# Latest car / van hijacking scam



## 94639 (May 1, 2005)

Hi All

Have just received an e-mail informing me of how the latest vehicle hijacking scam is operated, you may find it of interest, DON'T LET IT HAPPEN TO YOU

Be aware of a new car-jacking scheme. You walk across the car park,
unlock your car and get inside, lock the doors, start the engine and
select reverse. You look into the rear-view mirror to back out of your
parking space and notice a piece of paper stuck to the middle of the
rear window. So, you shift back into park or neutral, unlock the doors
and get out to remove the paper (or whatever it is) that is obstructing
your view.

When you reach the back of your car the car-jackers appear out of
nowhere, jump into your car and take off. Your engine was running and
you would have left your handbag or briefcase in the car.

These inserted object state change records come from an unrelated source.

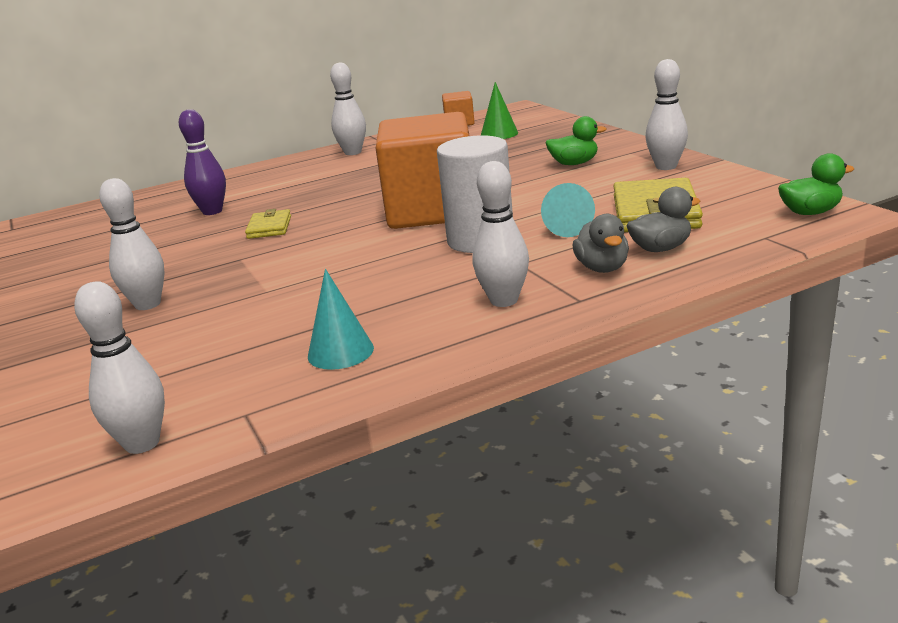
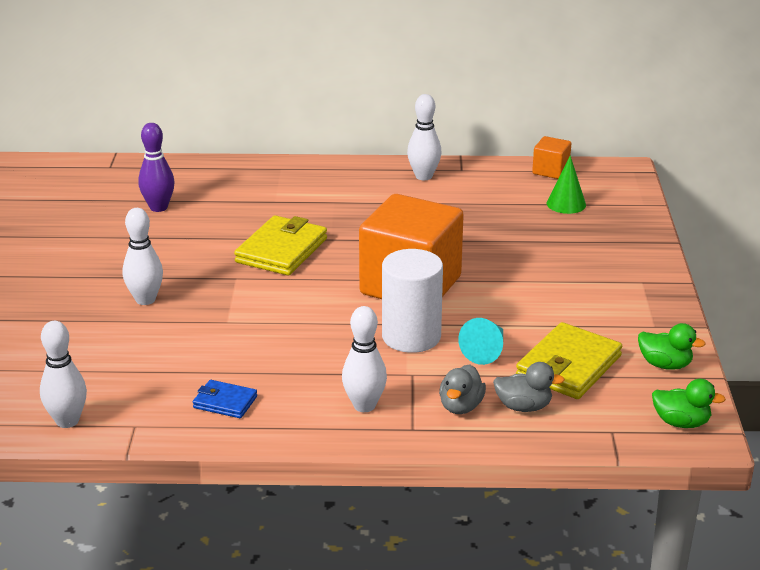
camera: 25 degrees right, 5 degrees up
(212, 211) = (257, 210): purple bowling pin -> purple bowling pin (158, 207)
(269, 227) = (281, 250): yellow wallet -> yellow wallet, size x1.83
(340, 352) = (225, 402): turquoise cone -> blue wallet
(574, 164) = (579, 276): green duck -> green duck (665, 364)
(666, 167) = (646, 315): white bowling pin -> none

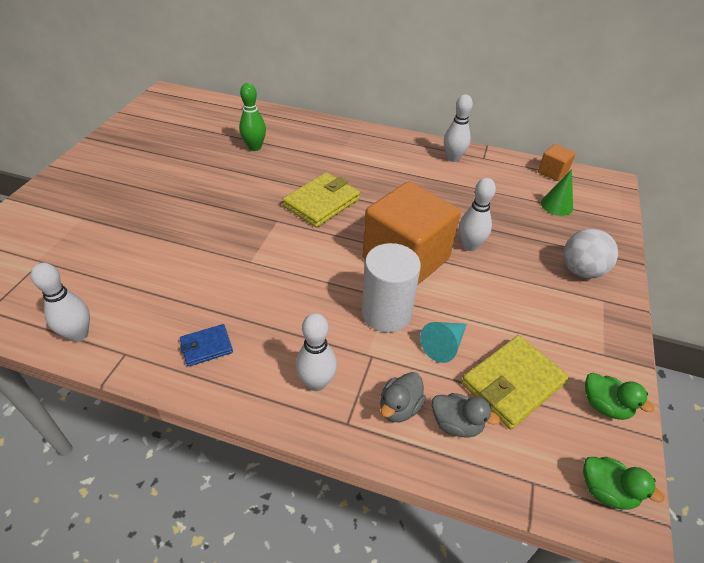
camera: 15 degrees right, 15 degrees up
(145, 300) = (202, 226): white bowling pin -> white bowling pin (470, 246)
(158, 207) = (254, 147): purple bowling pin -> green bowling pin
(225, 402) = (206, 347): blue wallet -> blue wallet turned 60 degrees counterclockwise
(611, 260) = (581, 271): none -> white ball

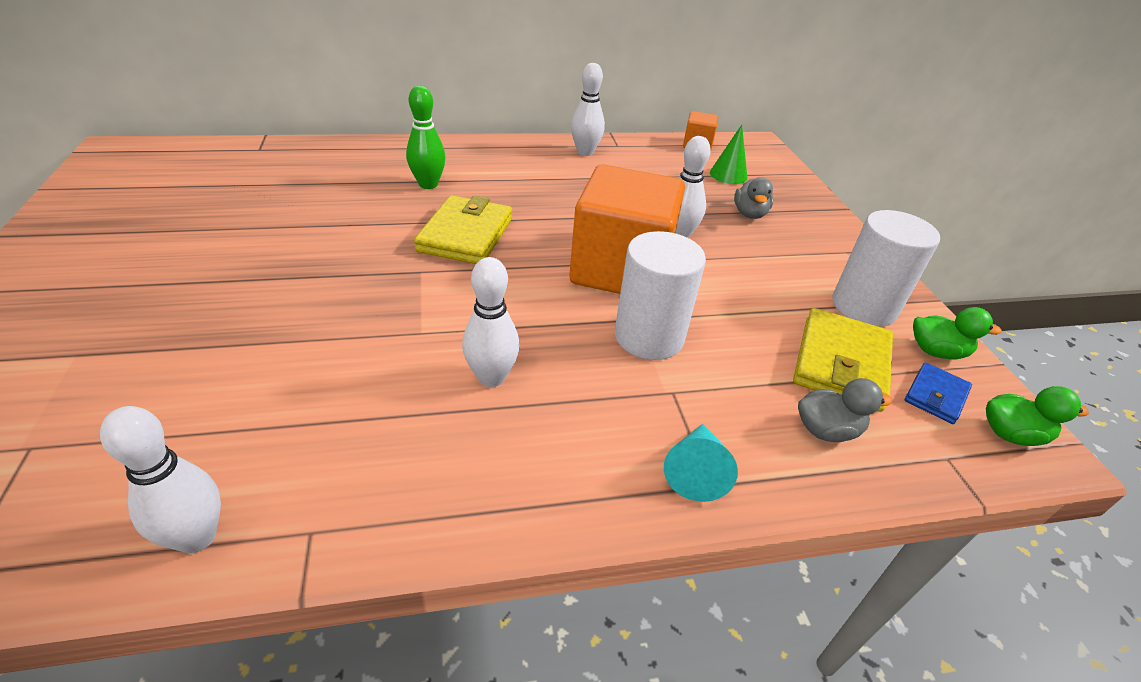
camera: 30 degrees left, 5 degrees down
(206, 347) = (442, 467): blue wallet -> blue wallet (935, 396)
(254, 147) = (317, 191): green bowling pin -> green bowling pin (428, 184)
(316, 382) = (634, 451): white bowling pin -> white bowling pin (491, 377)
(399, 407) = (753, 438): grey duck -> grey duck (749, 214)
(444, 345) = (741, 349): turquoise cone -> turquoise cone (696, 470)
(574, 349) = (863, 307): none -> white cylinder
(581, 271) = (804, 230): white ball -> none

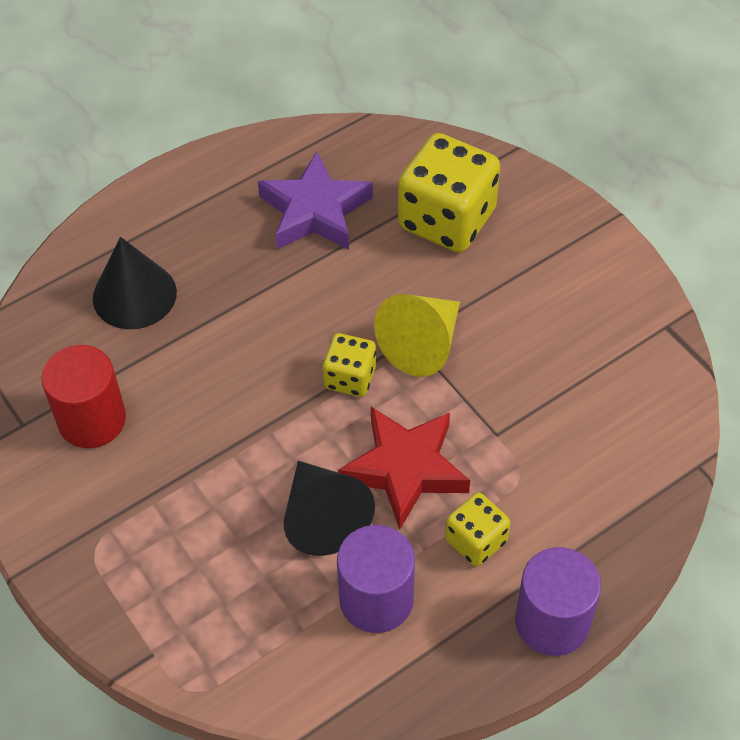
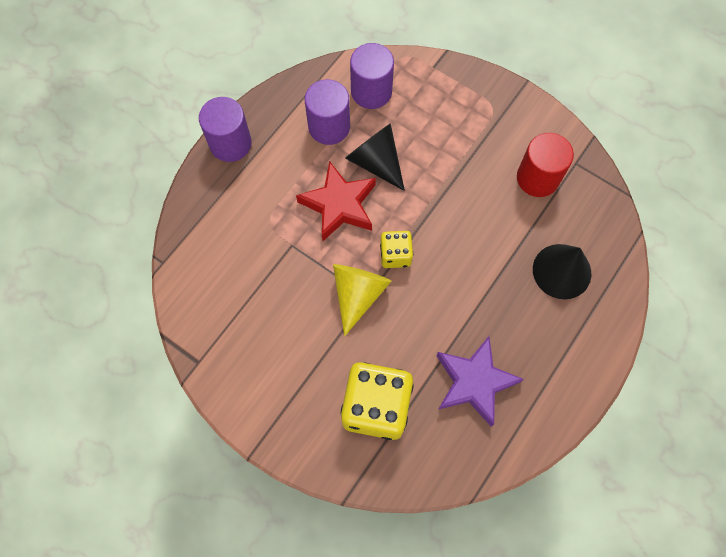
camera: 160 degrees right, 15 degrees up
(280, 641) = (371, 91): none -> purple cylinder
(476, 541) = (284, 175): yellow dice -> none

APART FROM STEALING ANYTHING OF VALUE, THEY MIGHT FIND YOUR ADDRESS AND
THEY ALREADY HAVE YOUR KEYS!
Remember, if you see your rear view blocked like this just drive away
and remove the paper later ! It is stuck to your window!

THIS SCAM IS HAPPENING IN LONDON RIGHT NOW AND WILL SURELY SPREAD TO OTHER AREAS 
Be thankful that you read this email.and forward it to
friends and family especially to women!
JUST BE AWARE AND TAKE CARE. IT MIGHT SOON ARRIVE IN YOUR AREA.


----------



## Motorhomersimpson (May 9, 2005)

Hi Brian,

So many of these things around at the moment, there is no evidence to verify this, although it would be wise take all precautions when in car parks etc, so it could be said that you have highlighted a potential danger by bringing this up.

Look here

http://www.truthorfiction.com/rumors/c/carjackers.htm

Also here

http://urbanlegends.about.com/library/bl_carjacking.htm

And no, for anyone that is thinking it, I'm not George in disguise.....I miss him though...George are you out there?

MHS...Rob


----------



## Pusser (May 9, 2005)

Perhaps George left because he missed you MHS or you left because you missed George. But I think we only have to get George back and we should be at full strength although Raine has been a bit thin on the ground and so has Chuggaluggs.

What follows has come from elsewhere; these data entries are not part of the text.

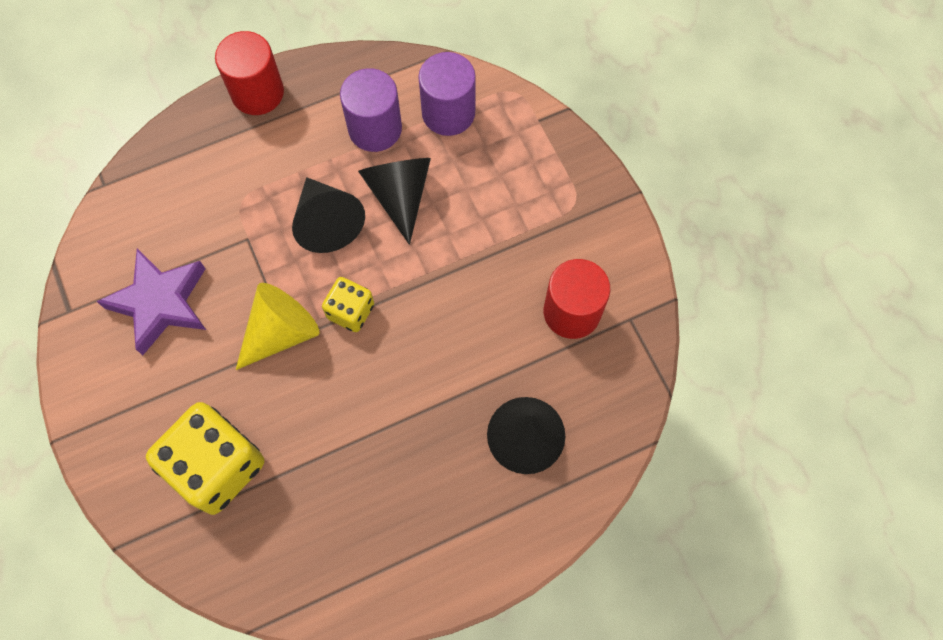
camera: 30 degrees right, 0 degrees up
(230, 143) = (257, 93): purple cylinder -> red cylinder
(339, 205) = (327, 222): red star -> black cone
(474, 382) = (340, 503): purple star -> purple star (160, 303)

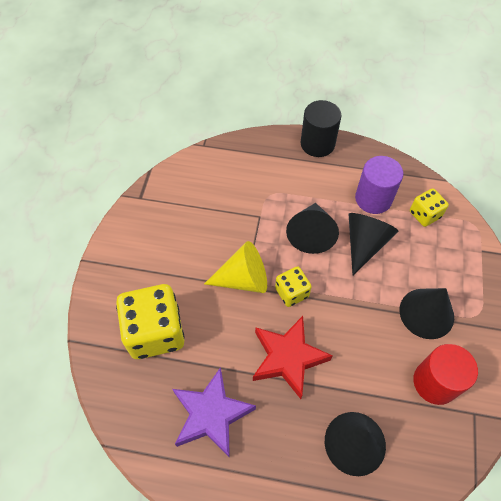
camera: 35 degrees right, 10 degrees down
(160, 303) = (189, 222): purple star -> purple star (211, 414)
(257, 93) = (317, 144): red cylinder -> black cylinder
(396, 391) = (288, 358): none -> red star
(448, 113) = (424, 214): purple cylinder -> yellow dice
(519, 237) = (426, 313): none -> black cone

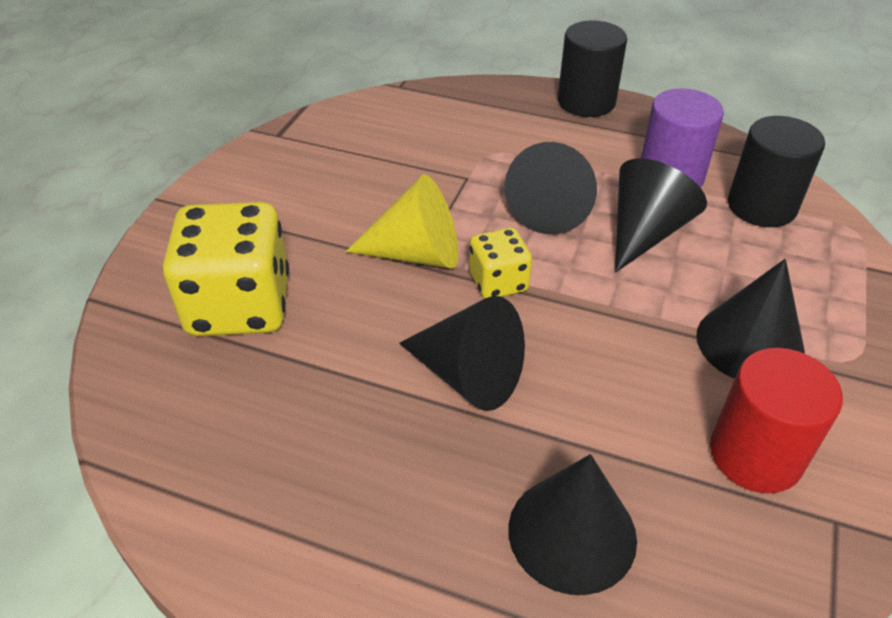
camera: 10 degrees right, 15 degrees down
(211, 414) = (298, 441): purple star -> none
(288, 358) = (468, 375): red star -> black cone
(424, 214) = (761, 206): yellow dice -> black cylinder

p.s. Gerald looks better now. Almost a full ticket.


----------



## 88927 (May 10, 2005)

Good post brisey
Scary isnt it???? We all need to be more alert towards the *****oles that are allowed to roam our streets, food for thought indeed.

Welcome back Rob...... Missed ya matey.
Terrific donuts by the way :wink: :wink: Many thanks :lol: :lol: 

Keith


----------



## Motorhomersimpson (May 9, 2005)

pusser,,,gerald is never going to be a full ticket, not with all the popping up he does.

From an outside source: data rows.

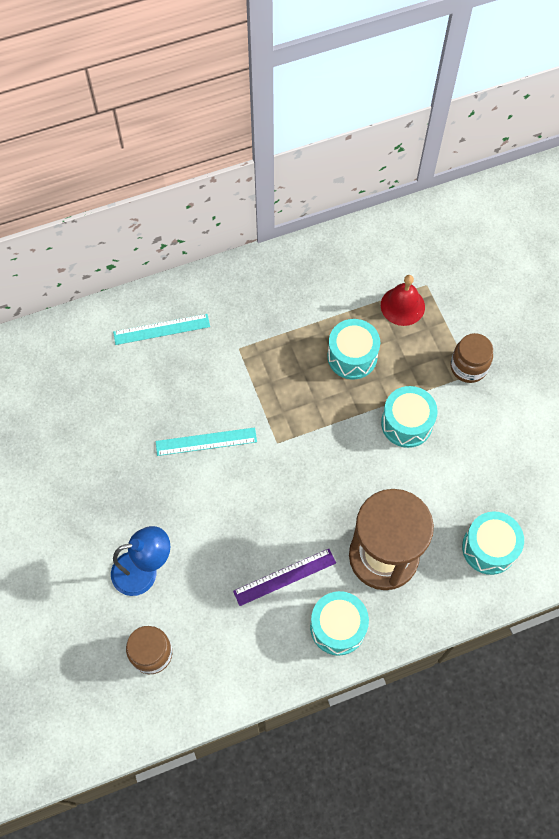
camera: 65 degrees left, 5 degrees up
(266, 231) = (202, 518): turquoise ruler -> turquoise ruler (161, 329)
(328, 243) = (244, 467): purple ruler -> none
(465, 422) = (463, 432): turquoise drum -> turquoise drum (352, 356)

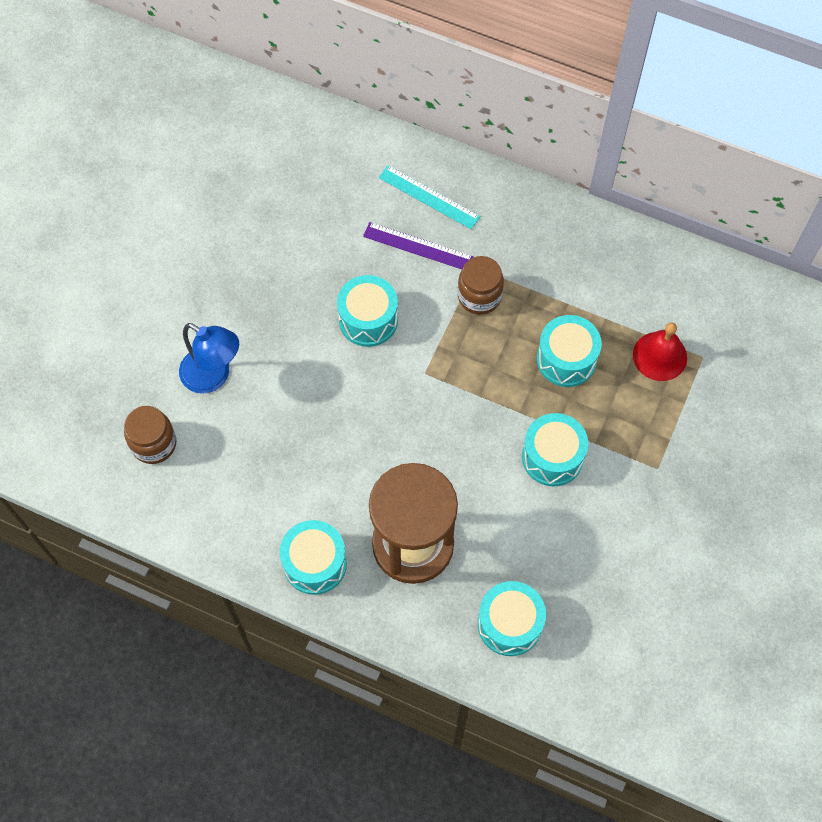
camera: 45 degrees right, 0 degrees up
(206, 441) = (368, 320): turquoise ruler -> turquoise drum
(284, 577) = (315, 484): purple ruler -> purple ruler (418, 246)
(468, 367) = (661, 460): brown jar -> brown jar (479, 296)

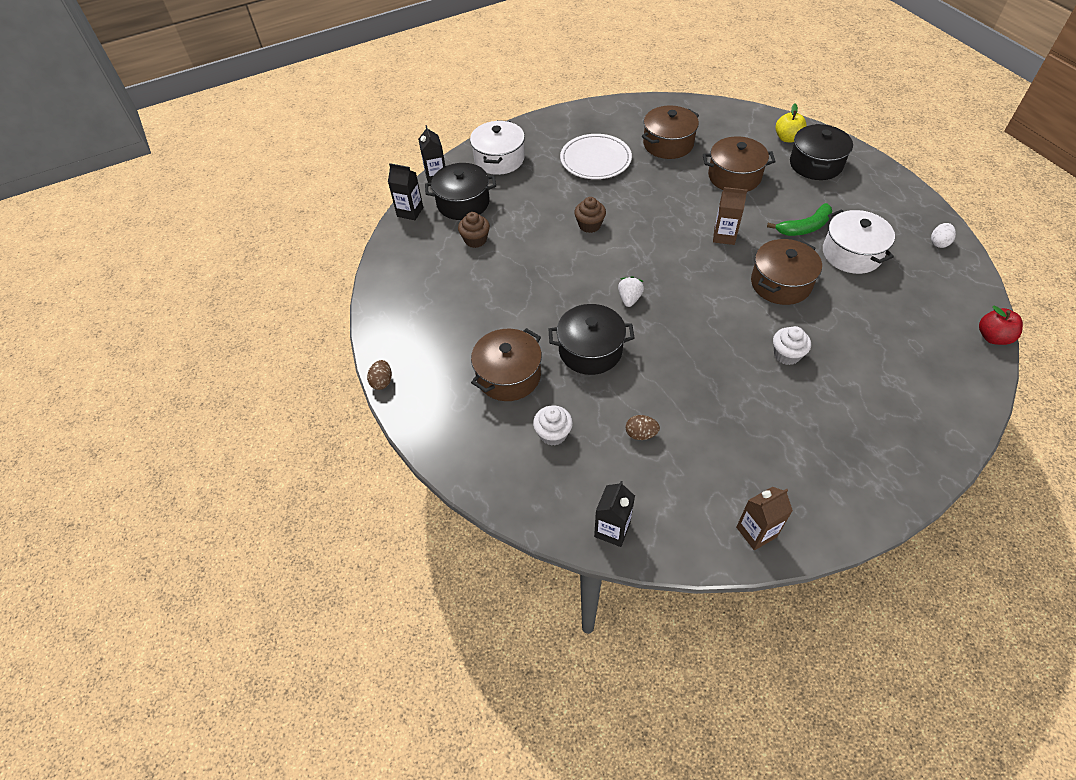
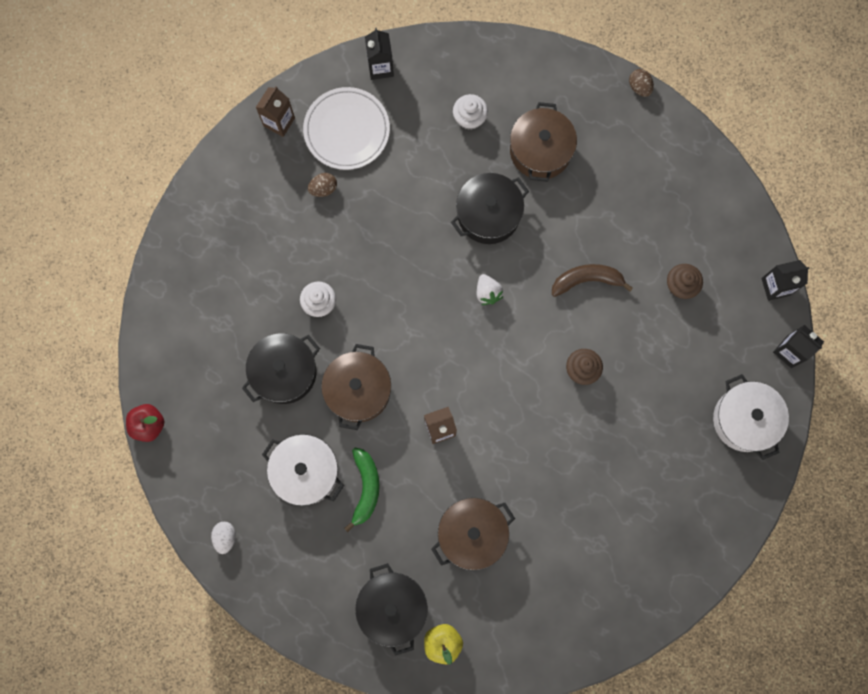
camera: 145 degrees right, 25 degrees up
(463, 203) = (732, 330): black pot -> black pot (284, 372)
(543, 272) = (586, 280): none -> brown banana
(595, 160) = (638, 478): white plate -> white plate (347, 130)
(641, 434) = (401, 156): brown egg -> brown egg (323, 188)
(668, 144) = (573, 554): brown pot -> none
(804, 227) = (365, 488): green banana -> green banana turned 150 degrees clockwise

Keith, thanks, I'm glad you enjoyed the donuts, and thanks for the welcome back. 

Briseys post, as I said highlights the dangers, but I have seen these emails around before and if you check the links I have put up, you will see they are probably false, just some sick individual scaremongering sending out the emails to people.

MHS...Rob


----------



## Don_Madge (May 1, 2005)

If I leave a vehicle parked anywhere I always do a quick walk around to check everything is OK.

You have to be on your toes these days.

Don


----------



## Don_Madge (May 1, 2005)

Pusser said:


> Perhaps George left because he missed you MHS or you left because you missed George. But I think we only have to get George back and we should be at full strength although Raine has been a bit thin on the ground and so has Chuggaluggs.
> 
> p.s. Gerald looks better now. Almost a full ticket.


Pusser,

If you want to see GT in action have a look at http://tinyurl.com/894f9 he's just warming up 

Don


----------



## 88905 (May 10, 2005)

"you want to see GT in action have a look at http://tinyurl.com/894f9 he's just warming up "

Just had a look. Far better presentation of a Home page and much easier to navigate.

nobby


----------



## Raine (May 10, 2005)

8O Well i know i've lost weight, but i'm not thin on the ground, well i don't think i am , and if idon't think i am then surely i'm not- cos if i am then i, oops lost it somewhere!


----------



## 93795 (May 1, 2005)

Hi Don, he's certainly calmed down a lot lately don't you think :?: :?: :lol: :lol:


----------